Nevertheless, while the package downloading seems fine, when invoking nltk.sent_tokenize(str)
, NLTK raises the error that it can't find the package "punkt".
I would say the downloaded resource is lost somewhere, but I didn't understand well how Pyodide / WebAssembly manage files.
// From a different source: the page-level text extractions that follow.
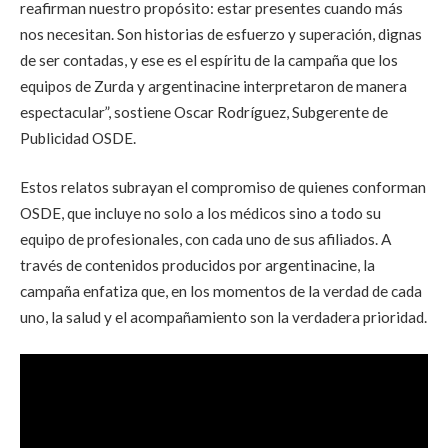
reafirman nuestro propósito: estar presentes cuando más
nos necesitan. Son historias de esfuerzo y superación, dignas
de ser contadas, y ese es el espíritu de la campaña que los
equipos de Zurda y argentinacine interpretaron de manera
espectacular”, sostiene Oscar Rodríguez, Subgerente de
Publicidad OSDE.
Estos relatos subrayan el compromiso de quienes conforman
OSDE, que incluye no solo a los médicos sino a todo su
equipo de profesionales, con cada uno de sus afiliados. A
través de contenidos producidos por argentinacine, la
campaña enfatiza que, en los momentos de la verdad de cada
uno, la salud y el acompañamiento son la verdadera prioridad.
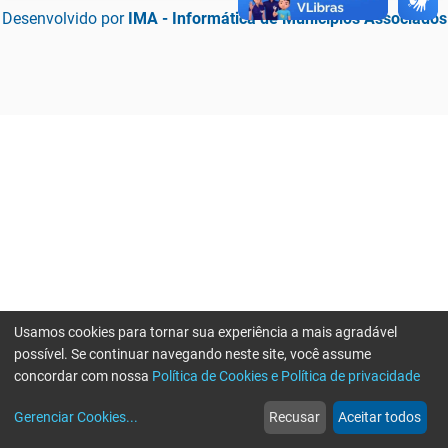
Desenvolvido por
IMA - Informática de Municípios Associados
Usamos cookies para tornar sua experiência a mais agradável
possível. Se continuar navegando neste site, você assume
concordar com nossa
Política de Cookies e Política de privacidade
home
build_circle
event
web
more_horiz
Erro ao enviar informações, por favor tente novamente
Gerenciar Cookies
...
Recusar
Aceitar todos
Início
Serviços
Eventos
Notícias
Mais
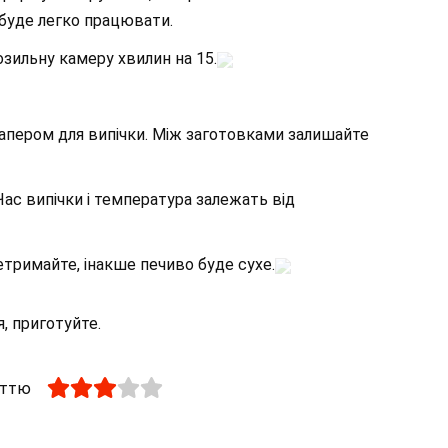
 буде легко працювати.
озильну камеру хвилин на 15.
папером для випічки. Між заготовками залишайте
 Час випічки і температура залежать від
етримайте, інакше печиво буде сухе.
, приготуйте.
аттю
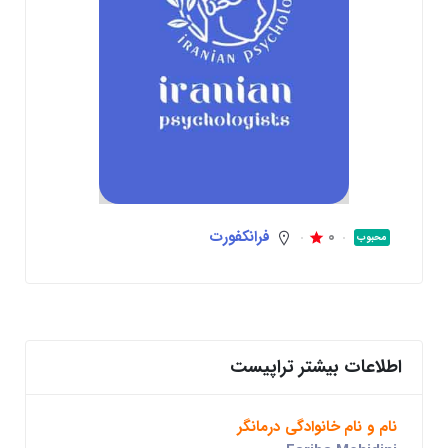
0
فرانکفورت
محبوب
اطلاعات بیشتر تراپیست
نام و نام خانوادگی درمانگر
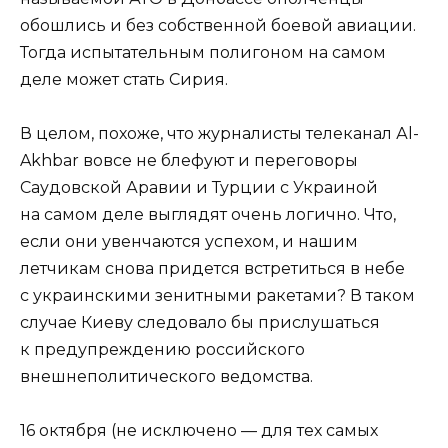
обошлись и без собственной боевой авиации.
Тогда испытательным полигоном на самом
деле может стать Сирия.
В целом, похоже, что журналисты телеканал Аl-
Akhbar вовсе не блефуют и переговоры
Саудовской Аравии и Турции с Украиной
на самом деле выглядят очень логично. Что,
если они увенчаются успехом, и нашим
летчикам снова придется встретиться в небе
с украинскими зенитными ракетами? В таком
случае Киеву следовало бы прислушаться
к предупреждению российского
внешнеполитического ведомства.
16 октября (не исключено — для тех самых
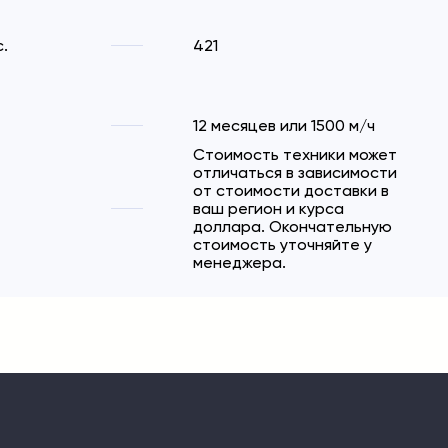
.
421
12 месяцев или 1500 м/ч
Стоимость техники может
отличаться в зависимости
от стоимости доставки в
ваш регион и курса
доллара. Окончательную
стоимость уточняйте у
менеджера.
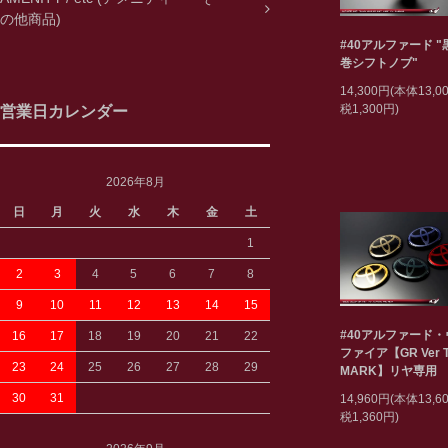
の他商品)
#40アルファード 
巻シフトノブ"
14,300円(本体13,
税1,300円)
営業日カレンダー
2026年8月
日
月
火
水
木
金
土
1
2
3
4
5
6
7
8
9
10
11
12
13
14
15
#40アルファード
16
17
18
19
20
21
22
ファイア【GR Ver T
23
24
25
26
27
28
29
MARK】リヤ専用
30
31
14,960円(本体13,
税1,360円)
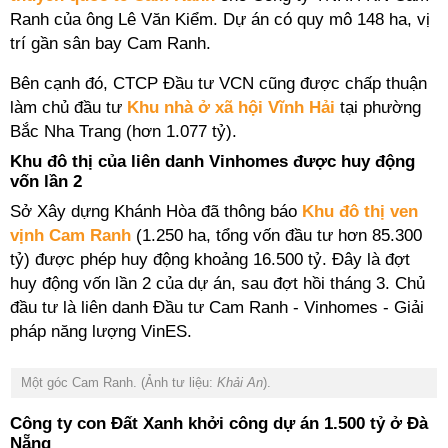
Ranh của
ông Lê Văn Kiểm.
Dự án có quy mô 148 ha,
vị
trí gần sân bay Cam Ranh.
Bên cạnh đó, CTCP Đầu tư VCN cũng được chấp thuận
làm chủ đầu tư
Khu nhà ở xã hội Vĩnh Hải
tại
phường
Bắc Nha Trang (hơn 1.077 tỷ).
Khu đô thị của liên danh Vinhomes được huy động
vốn lần 2
Sở Xây dựng Khánh Hòa đã thông báo
Khu đô thị ven
vịnh Cam Ranh
(1.250 ha, tổng vốn đầu tư hơn 85.300
tỷ) được phép huy động khoảng 16.500 tỷ. Đây là đợt
huy động vốn lần 2 của dự án, sau đợt hồi tháng 3. Chủ
đầu tư là liên danh Đầu tư Cam Ranh - Vinhomes - Giải
pháp năng lượng VinES.
Một góc Cam Ranh. (Ảnh tư liệu:
K
hải An
).
Công ty con Đất Xanh khởi công dự án 1.500 tỷ ở Đà
Nẵng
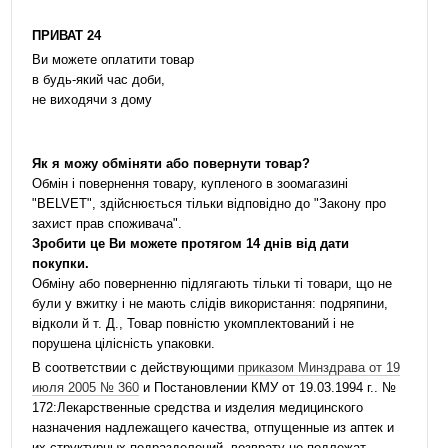
ПРИВАТ 24
Ви можете оплатити товар
в будь-який час доби,
не виходячи з дому
Як я можу обміняти або повернути товар?
Обмін і повернення товару, купленого в зоомагазині
"BELVET", здійснюється тільки відповідно до "Закону про
захист прав споживача".
Зробити це Ви можете протягом 14 днів від дати
покупки.
Обміну або поверненню підлягають тільки ті товари, що не
були у вжитку і не мають слідів використання: подряпини,
відколи й т. Д., Товар повністю укомплектований і не
порушена цілісність упаковки.
В соответствии с действующими
приказом Минздрава от 19
июля 2005 № 360
и Постановлении КМУ от 19.03.1994 г.. №
172:Лекарственные средства и изделия медицинского
назначения надлежащего качества, отпущенные из аптек и
их структурных подразделений, возврату не подлежат.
Any insights ?
Simple version:
import nltk
nltk.download(pkg)
for sent in nltk.sent_tokenize("Test string"):
print(sent)
Version with more details, specifying download directory and server url.
import nltk
pkg = "punkt"
downloader = nltk.downloader.Downloader(server_index_url="https://raw.githubusercontent.com/nltk/nltk_data/gh-pages/index.xml")
downloader.download(pkg, download_dir='/nltk_data')
downloader.status(pkg)
for sent in nltk.sent_tokenize("Test string"):
print(sent)
Full sample code:
<!DOCTYPE html>
<html>
<body>
<script type="text/javascript" src="https://cdn.jsdelivr.net/pyodide/v0.18.0/full/pyodide.js"></script>
<script type="text/javascript">
// init Pyodide
async function pyodide_loader() {
let pyodide_premise = loadPyodide({
indexURL: "https://cdn.jsdelivr.net/pyodide/v0.18.0/full/",
});
let pyodide = await pyodide_premise;
await pyodide.loadPackage("micropip");
await pyodide.loadPackage("nltk");
return pyodide_premise;
}
let pyodideReadyPromise = pyodide_loader();
// run Python code and load NLTK
async function load_packages() {
let pyodide = await pyodideReadyPromise;
let output = pyodide.runPython(`
print(f"*** import nltk")
import nltk
print(f"*** NLTK version {nltk.__version__=} imported, downloading resources now")
pkg = "punkt"
nltk.download(pkg)
str = "Just for testing"
for sent in nltk.sent_tokenize(str):
print(sent)
`);
}
load_packages()
</script>
</body>
</html>
Short answer is that downloading files with Python currently won't work in Pyodide because http.client
, requests
etc require POSIX sockets which are not supported in the browser VM.
It's curious that nltk.download
doesn't error though -- it should have.
The workaround is to manually download the needed resources, for instance, using the JavaScript fetch API as illustrated in this comment;
from js import fetch
response = await fetch("<url>")
js_buffer = await response.arrayBuffer()
py_buffer = js_buffer.to_py() # this is a memoryview
stream = py_buffer.tobytes() # now we have a bytes object
# that we can finally write under the appropriate path
with open("<file_path>", "wb") as fh:
fh.write(stream)
I didn't understand well how Pyodide / WebAssembly manage files.
By default it's virtual file-system (MEMFS) that gets reset at each page load. You can access it with standard python tools (open
, 'os', etc). If necessary you can also mount a persistent filesystem.